Confidence Intervals using Profile Likelihood

Calculates confidence intervals for one or more parameters in a fitted model object. A function that returns the log-likelihood must be supplied, either directly via the argument loglik or using a logLikFn S3 generic.

Usage

profileCI(
  object,
  loglik,
  ...,
  parm = "all",
  level = 0.95,
  profile = TRUE,
  mult = 32,
  faster = TRUE,
  epsilon = -1,
  flat = 1e-06,
  lb,
  ub,
  optim_args = list()
)

Arguments

object

A fitted model object. This object must have a coef S3 method. If faster = TRUE then it must also have a vcov S3 method. If necessary, these may be created using .S3method(). For example, if object is a list inheriting from class "foo", with coefficients in object$coefficients and variance-covariance matrix in object$vcov, then use .S3method("coef", "foo", function(x) x$coefficients) and .S3method("vcov", "foo", function(x) x$vcov).

loglik

A named function that returns the log-likelihood based on input parameter values and data. The first argument must be the vector of model parameters. If the likelihood is zero for any observation in the data then the function should return -Inf.

Alternatively, loglik does not need to be supplied if a logLikFn S3 method has been created for object. The profileCI package provides logLikFn.glm, which is used in an example in Examples.

...

Further arguments to be passed to loglik.

parm

A vector specifying the parameters for which confidence intervals are calculated, either a vector of numbers or a vector of names. The default, which = "all", produces confidence intervals for all the parameters.

level

The confidence level required. A numeric scalar in (0, 1).

profile

A logical scalar. If TRUE then confidence intervals based on a profile log-likelihood are returned. If FALSE then intervals based on approximate large sample normal theory, which are symmetric about the MLE, are returned.

mult

A positive numeric scalar. Controls the increment by which the parameter of interest is increased/decreased when profiling above/below its MLE. The increment is mult * se / 100 where se is the estimated standard error of the estimator of the parameter. Decreasing mult profiles at more points but will be slower.

===

__What you need to do__:
(1) In the profileCI documentation, rewrite the paragraph that begins "A fitted model object." as a short bulleted list that keeps its main facts.
(2) Based on the profileCI documentation, explain why decreasing mult makes the function profile at more points.
Use only the profileCI documentation above as your source.

__Instrument reading records__:
===

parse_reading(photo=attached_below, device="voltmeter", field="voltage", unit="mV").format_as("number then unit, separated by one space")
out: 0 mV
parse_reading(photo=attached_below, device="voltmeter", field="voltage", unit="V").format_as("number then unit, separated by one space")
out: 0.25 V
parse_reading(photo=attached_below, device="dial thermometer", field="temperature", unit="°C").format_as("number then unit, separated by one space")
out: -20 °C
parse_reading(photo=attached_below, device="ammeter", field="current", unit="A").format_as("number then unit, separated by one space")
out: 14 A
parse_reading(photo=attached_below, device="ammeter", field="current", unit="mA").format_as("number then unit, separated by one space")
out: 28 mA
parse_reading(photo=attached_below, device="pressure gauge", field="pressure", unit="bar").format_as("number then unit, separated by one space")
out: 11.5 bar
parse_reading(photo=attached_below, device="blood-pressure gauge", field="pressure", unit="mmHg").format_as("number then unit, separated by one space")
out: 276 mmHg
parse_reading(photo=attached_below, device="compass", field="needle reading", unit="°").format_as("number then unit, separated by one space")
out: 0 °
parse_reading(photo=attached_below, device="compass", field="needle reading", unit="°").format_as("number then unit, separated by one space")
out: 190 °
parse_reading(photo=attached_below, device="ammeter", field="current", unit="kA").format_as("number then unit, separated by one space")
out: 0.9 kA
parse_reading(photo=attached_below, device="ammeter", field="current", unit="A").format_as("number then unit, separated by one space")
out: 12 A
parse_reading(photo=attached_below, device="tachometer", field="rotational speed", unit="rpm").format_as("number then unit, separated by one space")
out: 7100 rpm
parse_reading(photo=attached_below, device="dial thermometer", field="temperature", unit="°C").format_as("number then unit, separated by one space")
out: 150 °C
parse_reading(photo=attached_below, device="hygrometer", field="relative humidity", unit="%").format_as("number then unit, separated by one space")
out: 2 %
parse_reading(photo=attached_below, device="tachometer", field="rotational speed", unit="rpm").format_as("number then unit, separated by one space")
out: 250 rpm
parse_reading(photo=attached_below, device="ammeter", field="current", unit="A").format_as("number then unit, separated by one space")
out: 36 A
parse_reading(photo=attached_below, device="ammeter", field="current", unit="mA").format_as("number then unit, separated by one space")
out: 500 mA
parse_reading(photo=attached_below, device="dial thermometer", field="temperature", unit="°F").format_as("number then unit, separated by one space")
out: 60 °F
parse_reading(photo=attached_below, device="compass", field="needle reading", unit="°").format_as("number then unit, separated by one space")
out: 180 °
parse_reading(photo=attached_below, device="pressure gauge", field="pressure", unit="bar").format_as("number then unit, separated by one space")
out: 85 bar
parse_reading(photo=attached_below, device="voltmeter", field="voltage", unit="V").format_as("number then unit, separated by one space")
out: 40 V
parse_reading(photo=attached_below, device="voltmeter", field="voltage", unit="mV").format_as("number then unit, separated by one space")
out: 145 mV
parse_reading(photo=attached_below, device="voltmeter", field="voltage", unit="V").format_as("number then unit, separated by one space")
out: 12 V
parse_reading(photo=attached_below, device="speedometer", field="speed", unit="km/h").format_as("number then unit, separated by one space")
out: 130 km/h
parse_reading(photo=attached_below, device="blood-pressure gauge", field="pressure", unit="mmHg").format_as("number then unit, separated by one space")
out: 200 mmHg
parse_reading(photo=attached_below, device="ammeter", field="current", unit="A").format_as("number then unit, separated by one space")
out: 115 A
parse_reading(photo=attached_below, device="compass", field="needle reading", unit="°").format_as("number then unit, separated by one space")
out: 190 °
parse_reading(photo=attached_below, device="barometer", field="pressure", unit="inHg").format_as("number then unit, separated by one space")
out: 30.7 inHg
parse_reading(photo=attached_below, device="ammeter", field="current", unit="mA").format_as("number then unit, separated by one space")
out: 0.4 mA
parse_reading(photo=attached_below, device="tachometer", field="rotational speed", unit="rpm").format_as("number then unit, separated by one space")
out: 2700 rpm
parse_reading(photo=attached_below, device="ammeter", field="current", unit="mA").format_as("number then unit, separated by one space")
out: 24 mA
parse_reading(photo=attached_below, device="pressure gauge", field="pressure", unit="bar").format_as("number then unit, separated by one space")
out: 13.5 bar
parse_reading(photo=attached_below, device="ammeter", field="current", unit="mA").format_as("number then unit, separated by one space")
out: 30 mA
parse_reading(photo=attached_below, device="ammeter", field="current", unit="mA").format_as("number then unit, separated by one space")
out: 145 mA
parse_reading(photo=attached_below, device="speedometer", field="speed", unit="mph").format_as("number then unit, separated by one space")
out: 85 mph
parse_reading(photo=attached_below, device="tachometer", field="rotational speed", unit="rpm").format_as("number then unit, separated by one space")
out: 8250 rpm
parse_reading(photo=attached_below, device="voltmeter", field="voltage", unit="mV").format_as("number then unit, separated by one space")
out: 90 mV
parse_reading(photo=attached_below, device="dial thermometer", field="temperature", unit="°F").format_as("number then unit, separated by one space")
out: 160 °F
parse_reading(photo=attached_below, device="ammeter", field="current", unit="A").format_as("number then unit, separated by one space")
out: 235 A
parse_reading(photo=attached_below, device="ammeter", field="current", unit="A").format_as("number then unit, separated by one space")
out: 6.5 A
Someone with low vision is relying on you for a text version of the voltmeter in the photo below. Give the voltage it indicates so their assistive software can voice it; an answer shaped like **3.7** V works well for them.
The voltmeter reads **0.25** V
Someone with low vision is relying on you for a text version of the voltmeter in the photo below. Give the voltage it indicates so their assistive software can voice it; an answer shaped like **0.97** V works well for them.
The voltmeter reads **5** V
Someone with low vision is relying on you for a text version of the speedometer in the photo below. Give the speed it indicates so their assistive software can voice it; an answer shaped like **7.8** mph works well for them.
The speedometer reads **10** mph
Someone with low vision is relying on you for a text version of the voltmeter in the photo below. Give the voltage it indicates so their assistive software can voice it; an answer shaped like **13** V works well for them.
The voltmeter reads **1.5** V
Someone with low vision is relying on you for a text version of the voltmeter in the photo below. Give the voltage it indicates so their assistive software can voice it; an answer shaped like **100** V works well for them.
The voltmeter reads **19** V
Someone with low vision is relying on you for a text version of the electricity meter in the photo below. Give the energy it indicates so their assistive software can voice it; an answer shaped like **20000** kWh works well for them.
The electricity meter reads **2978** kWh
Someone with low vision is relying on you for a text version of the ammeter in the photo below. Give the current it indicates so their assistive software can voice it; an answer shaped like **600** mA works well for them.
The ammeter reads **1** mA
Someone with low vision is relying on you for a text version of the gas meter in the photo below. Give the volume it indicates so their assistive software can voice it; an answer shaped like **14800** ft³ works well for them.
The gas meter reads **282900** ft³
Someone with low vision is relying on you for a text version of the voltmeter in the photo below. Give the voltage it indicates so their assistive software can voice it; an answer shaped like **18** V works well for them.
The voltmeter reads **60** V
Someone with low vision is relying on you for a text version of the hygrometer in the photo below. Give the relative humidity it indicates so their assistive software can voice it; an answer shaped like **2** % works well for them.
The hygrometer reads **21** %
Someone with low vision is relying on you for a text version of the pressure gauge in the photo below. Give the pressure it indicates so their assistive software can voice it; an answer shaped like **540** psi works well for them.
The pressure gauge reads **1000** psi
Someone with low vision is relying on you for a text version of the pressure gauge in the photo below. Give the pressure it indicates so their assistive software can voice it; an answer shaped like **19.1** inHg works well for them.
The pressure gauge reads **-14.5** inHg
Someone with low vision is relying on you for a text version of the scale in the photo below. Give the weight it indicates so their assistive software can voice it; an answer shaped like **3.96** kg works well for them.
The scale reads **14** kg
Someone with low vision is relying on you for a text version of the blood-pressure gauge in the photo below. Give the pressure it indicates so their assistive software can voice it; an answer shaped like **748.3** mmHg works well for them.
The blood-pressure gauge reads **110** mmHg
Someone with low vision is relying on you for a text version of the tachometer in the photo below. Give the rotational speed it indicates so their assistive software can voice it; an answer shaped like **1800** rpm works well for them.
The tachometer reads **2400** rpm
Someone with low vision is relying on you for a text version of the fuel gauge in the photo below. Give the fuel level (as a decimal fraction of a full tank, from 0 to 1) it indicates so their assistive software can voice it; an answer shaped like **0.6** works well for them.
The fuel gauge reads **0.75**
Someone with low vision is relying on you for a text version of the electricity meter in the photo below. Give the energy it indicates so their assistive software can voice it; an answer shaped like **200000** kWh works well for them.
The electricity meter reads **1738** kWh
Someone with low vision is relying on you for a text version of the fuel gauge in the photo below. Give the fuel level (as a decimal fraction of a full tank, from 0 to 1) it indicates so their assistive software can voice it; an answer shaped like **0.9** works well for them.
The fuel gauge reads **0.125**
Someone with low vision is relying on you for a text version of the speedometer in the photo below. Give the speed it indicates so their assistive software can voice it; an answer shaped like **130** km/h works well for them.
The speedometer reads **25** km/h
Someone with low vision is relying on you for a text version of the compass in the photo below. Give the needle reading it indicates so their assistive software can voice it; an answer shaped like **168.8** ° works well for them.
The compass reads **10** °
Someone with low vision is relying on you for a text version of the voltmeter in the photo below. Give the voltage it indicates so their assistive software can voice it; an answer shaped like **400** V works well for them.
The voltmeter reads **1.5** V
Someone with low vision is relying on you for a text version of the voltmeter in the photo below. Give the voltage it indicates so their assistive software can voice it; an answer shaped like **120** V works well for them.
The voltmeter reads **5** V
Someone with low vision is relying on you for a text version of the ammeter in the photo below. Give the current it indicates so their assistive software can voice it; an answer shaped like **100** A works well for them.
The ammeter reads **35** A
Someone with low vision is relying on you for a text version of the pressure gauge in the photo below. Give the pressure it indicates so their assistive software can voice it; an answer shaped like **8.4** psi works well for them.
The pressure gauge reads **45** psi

===

__Expected responses__:
(1)
- The object must be a fitted model object with a coef S3 method.
- If faster = TRUE, it must also have a vcov S3 method.
- Missing methods can be created with .S3method().
- Example: for a list inheriting from class "foo", with coefficients in object$coefficients and the variance-covariance matrix in object$vcov, use .S3method("coef", "foo", function(x) x$coefficients) and .S3method("vcov", "foo", function(x) x$vcov).

(2) When profiling above or below its MLE, the parameter of interest moves by an increment of mult * se / 100, where se is the estimated standard error of the parameter's estimator. A smaller mult therefore gives smaller steps, so more points are profiled, and the calculation is slower.